The odds of rapist and former president Donald Trump being convicted of conspiracy to unlawfully change the outcome of the election have jumped dramatically in just a few days, as three key lawyers who were co-defendants in the Georgia state RICO case against him have pled guilty, just as the first case against two of them was about to begin. All escaped jail time, if they testify truthfully in future proceedings. As the number of co-defendants shrinks, and those testifying against Trump rises, the likelihood of a Trump conviction before the 2024 GOP convention has become an uncomfortable unspoken reality in the GOP presidential race.
In flipping, they join a fourth co-defendant, a bail-bondsman, whose activities overlapped intensively with one of them, Trump lawyer Sidney Powell, whose voter-fraud theories Trump privately regarded as “crazy,” yet whom he wanted to make a special counsel. Powell and a second Trump lawyer, Kenneth Chesebro, had both asked for speedy trials, which were scheduled to begin Oct. 23. But Powell pled guilty just before jury selection began, and Chesebro pled guilty once it had begun.
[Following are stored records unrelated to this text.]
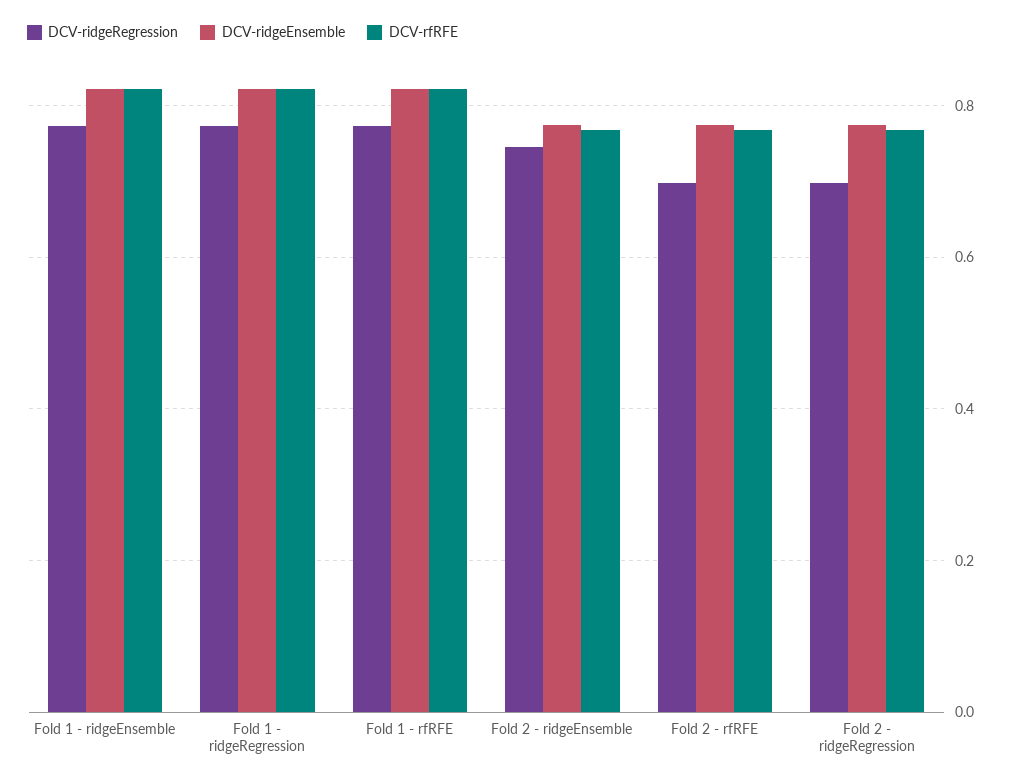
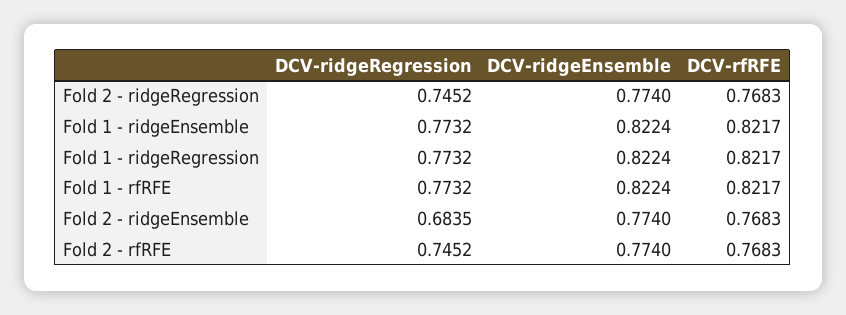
DCV-ridgeRegression, Fold 2 - ridgeEnsemble: 0.74 -> 0.6835
DCV-ridgeRegression, Fold 2 - rfRFE: 0.7 -> 0.7452
DCV-ridgeRegression, Fold 2 - ridgeRegression: 0.7 -> 0.7452

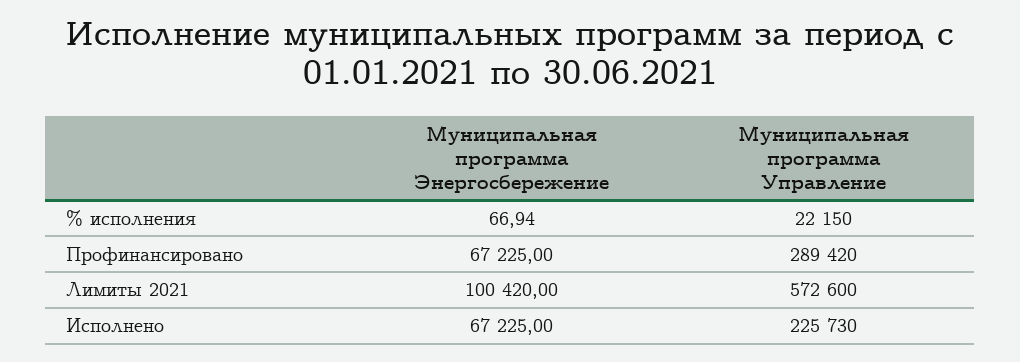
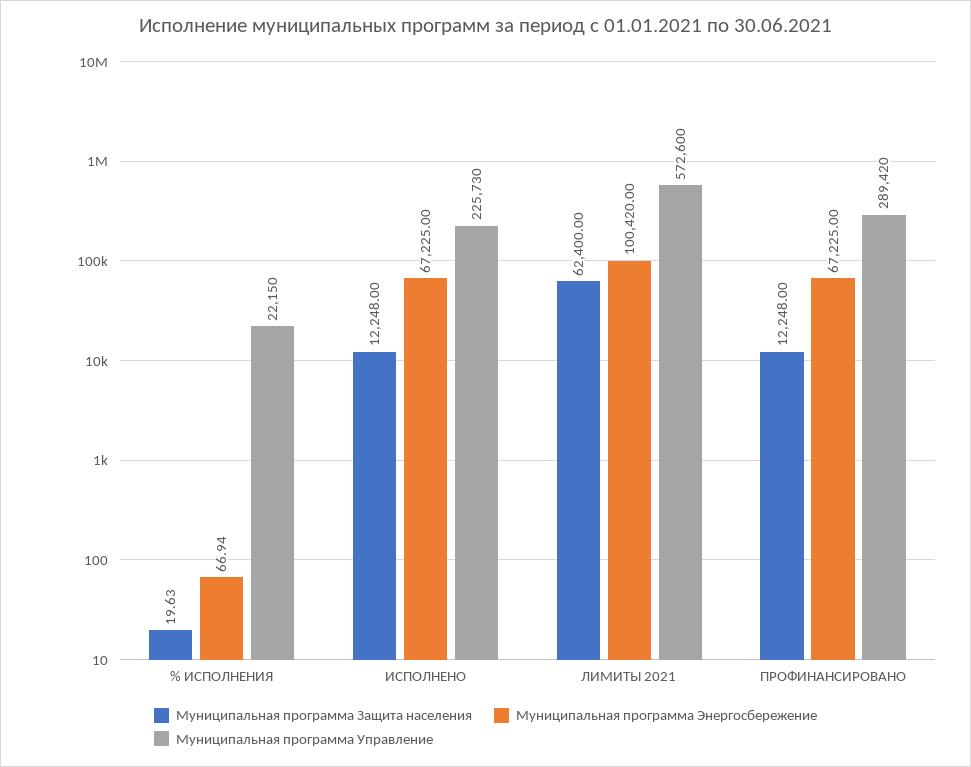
Муниципальная программа Защита населения, % исполнения: none -> 19.63
Муниципальная программа Защита населения, Исполнено: none -> 12248
Муниципальная программа Защита населения, Лимиты 2021: none -> 62400
Муниципальная программа Защита населения, Профинансировано: none -> 12248

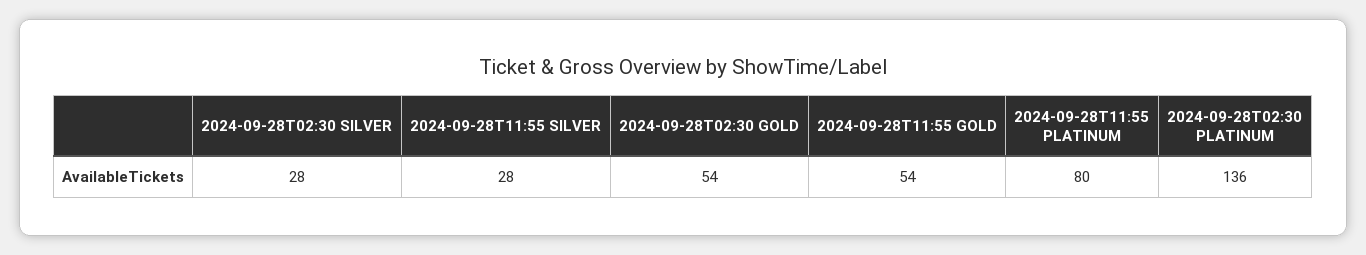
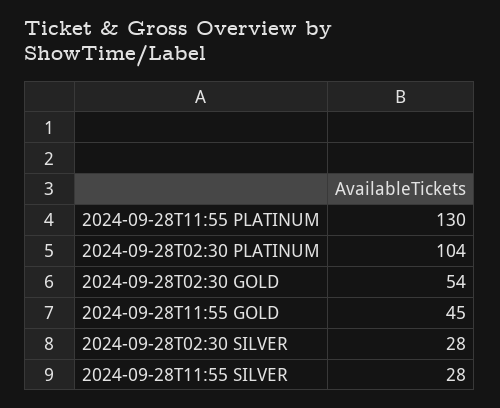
2024-09-28T11:55 GOLD: 54 -> 45
2024-09-28T11:55 PLATINUM: 80 -> 130
2024-09-28T02:30 PLATINUM: 136 -> 104

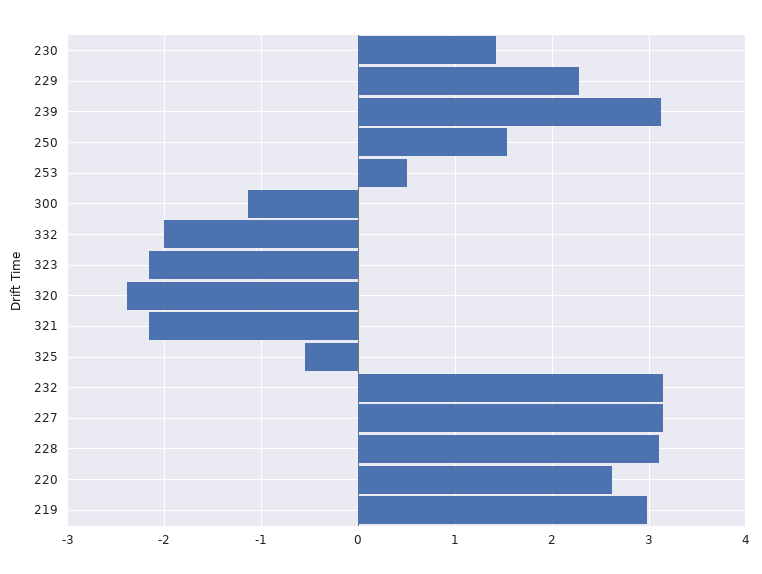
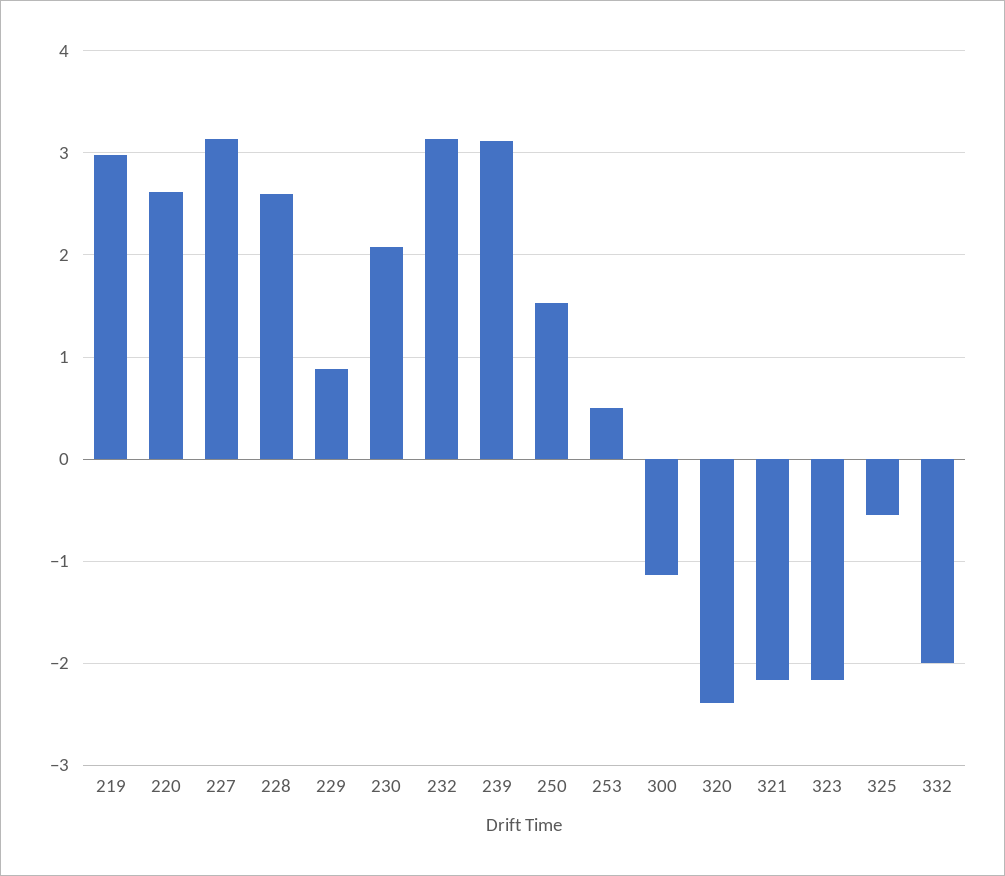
230: 1.4 -> 2.1
229: 2.3 -> 0.9
228: 3.1 -> 2.6

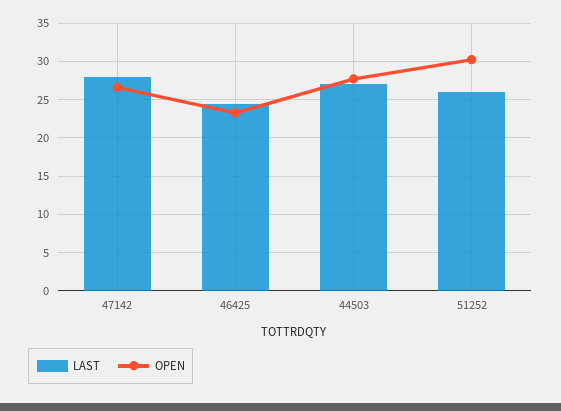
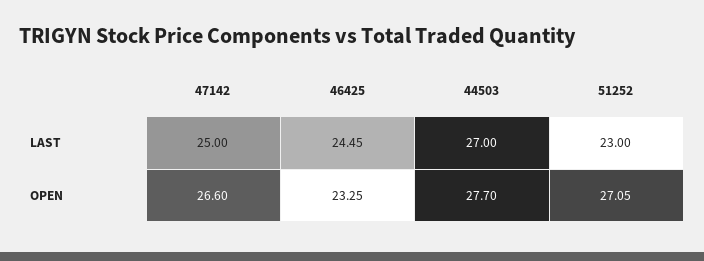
LAST, 47142: 28 -> 25
LAST, 51252: 26 -> 23
OPEN, 51252: 30 -> 27.05

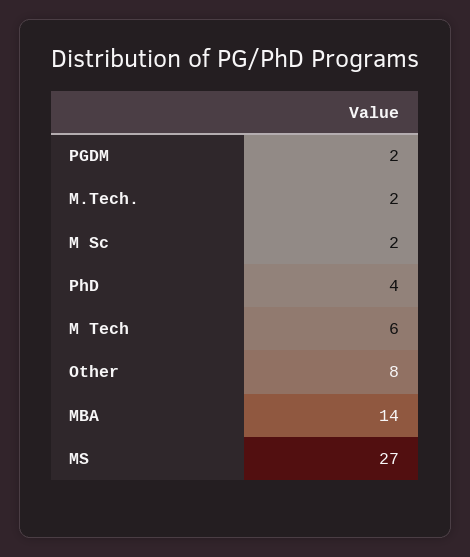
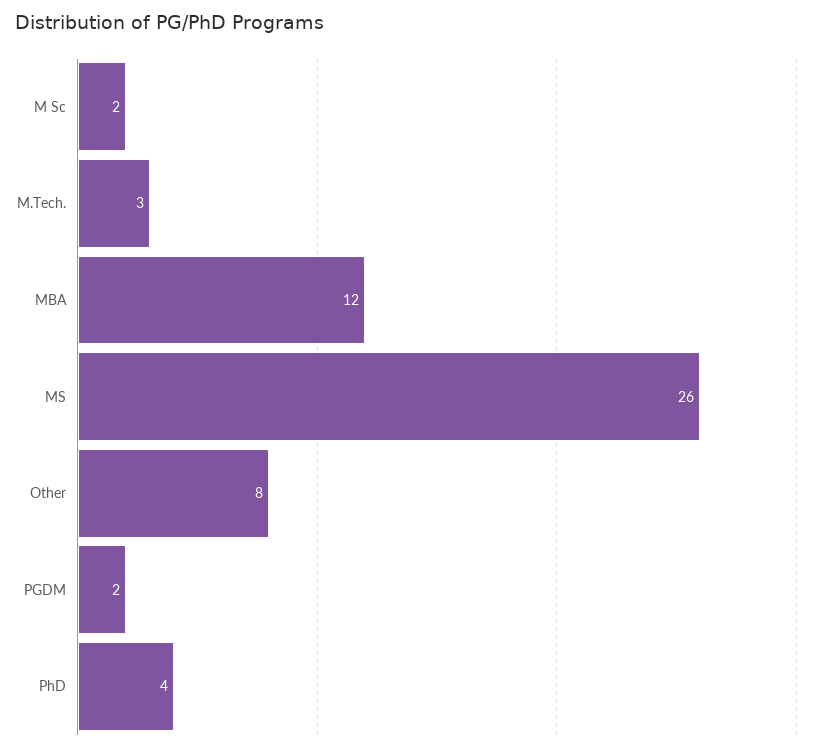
M.Tech.: 2 -> 3
M Tech: 6 -> none
MBA: 14 -> 12
MS: 27 -> 26

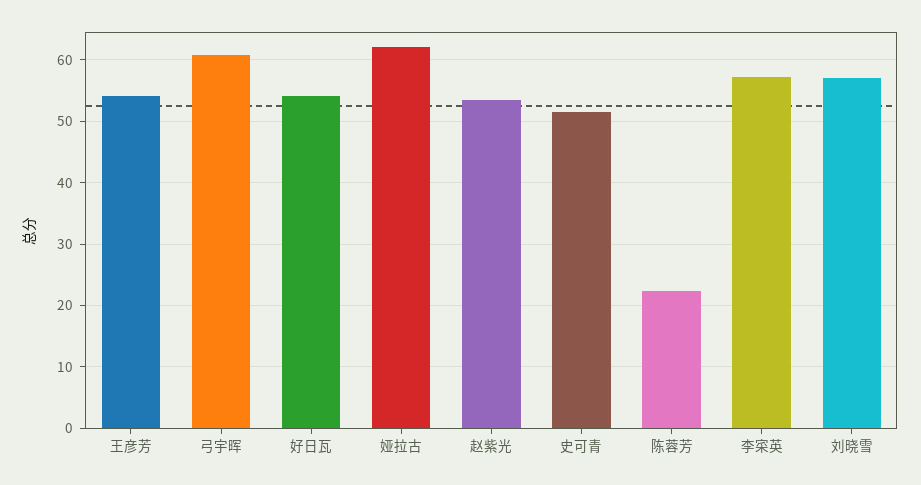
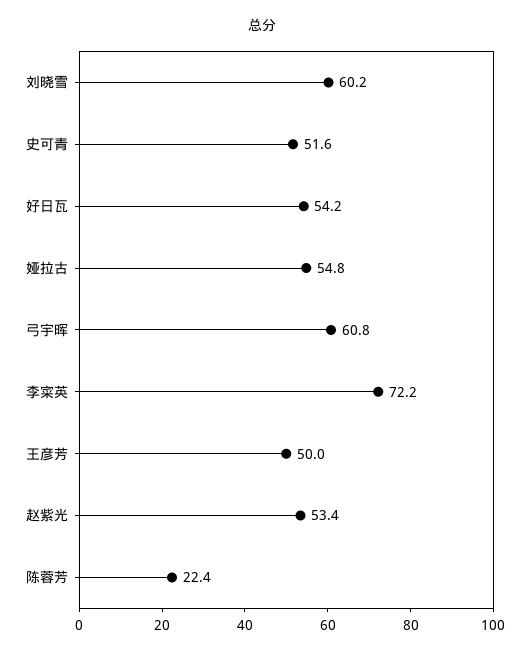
王彦芳: 54 -> 50
娅拉古: 62 -> 54.8
李寀英: 57 -> 72.2
刘晓雪: 57 -> 60.2

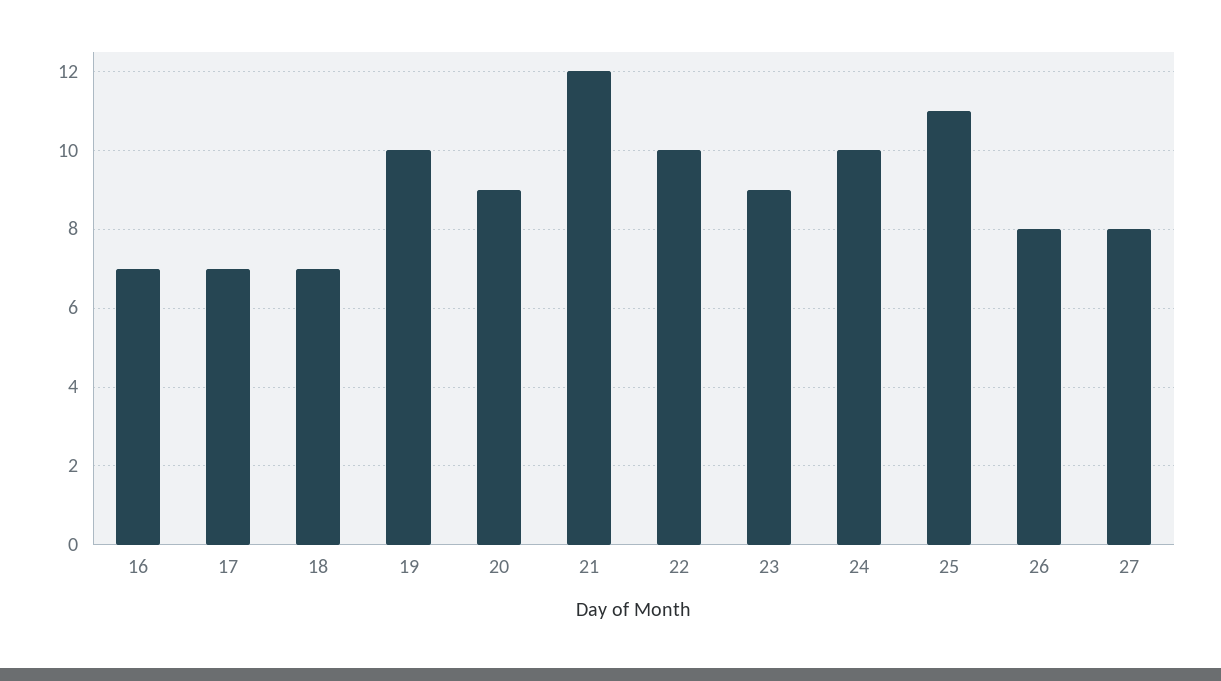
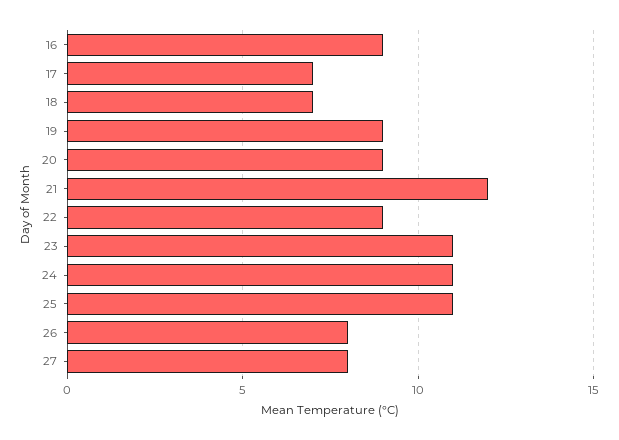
16: 7 -> 9
19: 10 -> 9
22: 10 -> 9
23: 9 -> 11
24: 10 -> 11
Chesebro is the alleged architect of the fake electors scheme, fraudulently promoting electors from states Trump lost to the status of electors he won.
The third lawyer to flip, Jenna Ellis, worked closely with Trump’s top “legal” adviser, Rudy Giuliani, another co-defendant, particularly in lying to the Georgia state legislature.
In a tearful court apology, Ellis spoke of her personal “failures” and expressed “deep remorse.”
“I relied on others, including lawyers with many more years of experience than I, to provide me with true and reliable information,” Ellis said. “What I did not do, but should have done, your honor, was to make sure that the facts the other lawyers alleged to be true were, in fact, true.”